Zhang Handi, Liu Langchen, Weng Kangyu, Lu Lu
IEEE Trans Neural Netw Learn Syst. 2025 Jun 27;PP. doi: 10.1109/TNNLS.2025.3580409.
By leveraging neural networks, the emerging field of scientific machine learning (SciML) offers novel approaches to address complex problems governed by partial differential equations (PDEs). In practical applications, challenges arise due to the distributed essence of data, concerns about data privacy, or the impracticality of transferring large volumes of data. Federated learning (FL), a decentralized framework that enables the collaborative training of a global model while preserving data privacy, offers a solution to the challenges posed by isolated data pools and sensitive data issues. Here, this article explores the integration of FL and SciML to approximate complex functions and solve differential equations. We propose two novel models: federated physics-informed neural networks (FedPINNs) and federated deep operator networks (FedDeepONets). We further introduce various data generation methods to control the degree of nonindependent and identically distributed (non-i.i.d.) data and utilize the 1-Wasserstein distance to quantify data heterogeneity in function approximation and PDE learning. We systematically investigate the relationship between data heterogeneity and federated model performance. In addition, we propose a measure of weight divergence and develop a theoretical framework to establish growth bounds for weight divergence in FL compared with centralized learning. To demonstrate the effectiveness of our methods, we conducted ten experiments, including two on function approximation, five PDE problems on FedPINN, and four PDE problems on FedDeepONet. These experiments demonstrate that proposed federated methods surpass the models trained only using local data and achieve competitive accuracy of centralized models trained using all data.

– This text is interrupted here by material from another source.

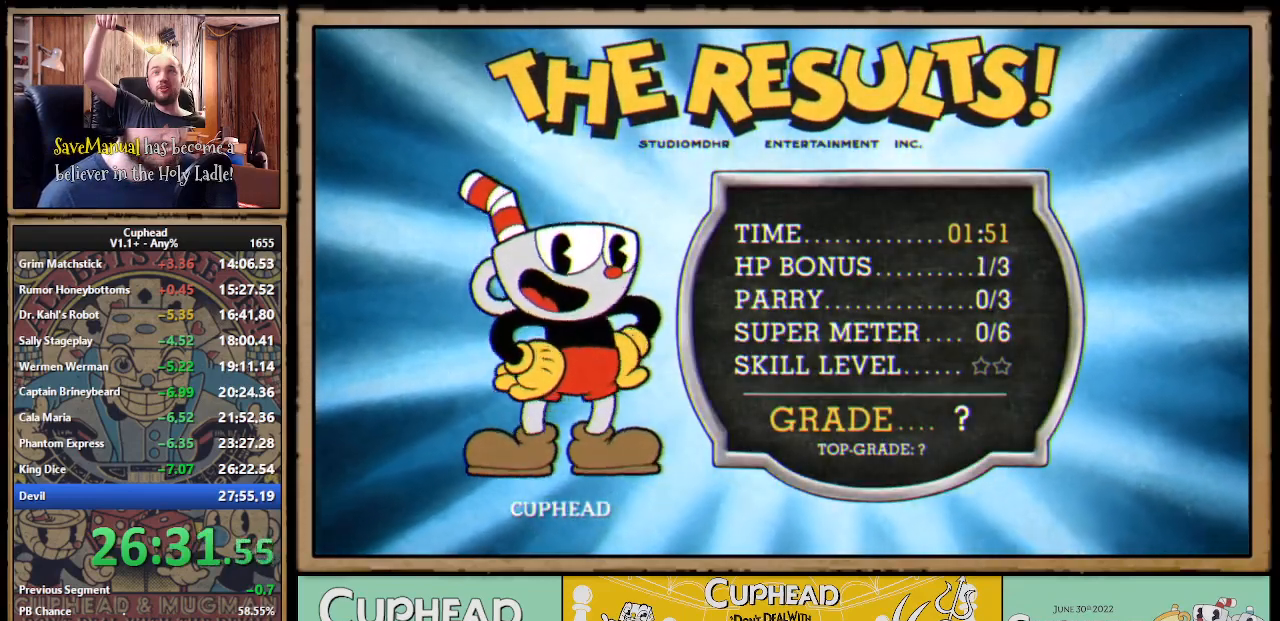
{"buttons": ["A"], "right_stick": "center", "events": [[50, "A", "down"], [67, "A", "up"], [83, "A", "down"], [100, "A", "up"], [150, "A", "down"], [233, "A", "up"], [250, "A", "down"], [267, "A", "up"], [300, "A", "down"], [317, "A", "up"], [333, "A", "down"], [367, "A", "up"], [417, "A", "down"], [433, "A", "up"], [467, "A", "down"], [483, "A", "up"], [500, "A", "down"]]}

通过利用神经网络,新兴的科学机器学习(SciML)领域提供了新颖的方法来解决由偏微分方程(PDE)控制的复杂问题。在实际应用中,由于数据的分布式本质、对数据隐私的担忧或传输大量数据的不切实际性,会出现各种挑战。联邦学习(FL)是一种去中心化框架,能够在保护数据隐私的同时对全局模型进行协同训练,为孤立数据池和敏感数据问题带来的挑战提供了解决方案。在此,本文探讨了FL与SciML的集成,以逼近复杂函数并求解微分方程。我们提出了两种新颖的模型:联邦物理信息神经网络(FedPINNs)和联邦深度算子网络(FedDeepONets)。我们进一步引入了各种数据生成方法来控制非独立同分布(non-i.i.d.)数据的程度,并利用1-瓦瑟斯坦距离来量化函数逼近和PDE学习中的数据异质性。我们系统地研究了数据异质性与联邦模型性能之间的关系。此外,我们提出了一种权重散度度量,并开发了一个理论框架,以建立与集中式学习相比FL中权重散度的增长界限。为了证明我们方法的有效性,我们进行了十次实验,包括两次函数逼近实验、五次关于FedPINN的PDE问题实验和四次关于FedDeepONet的PDE问题实验。这些实验表明,所提出的联邦方法超越了仅使用本地数据训练的模型,并实现了使用所有数据训练的集中式模型的竞争精度。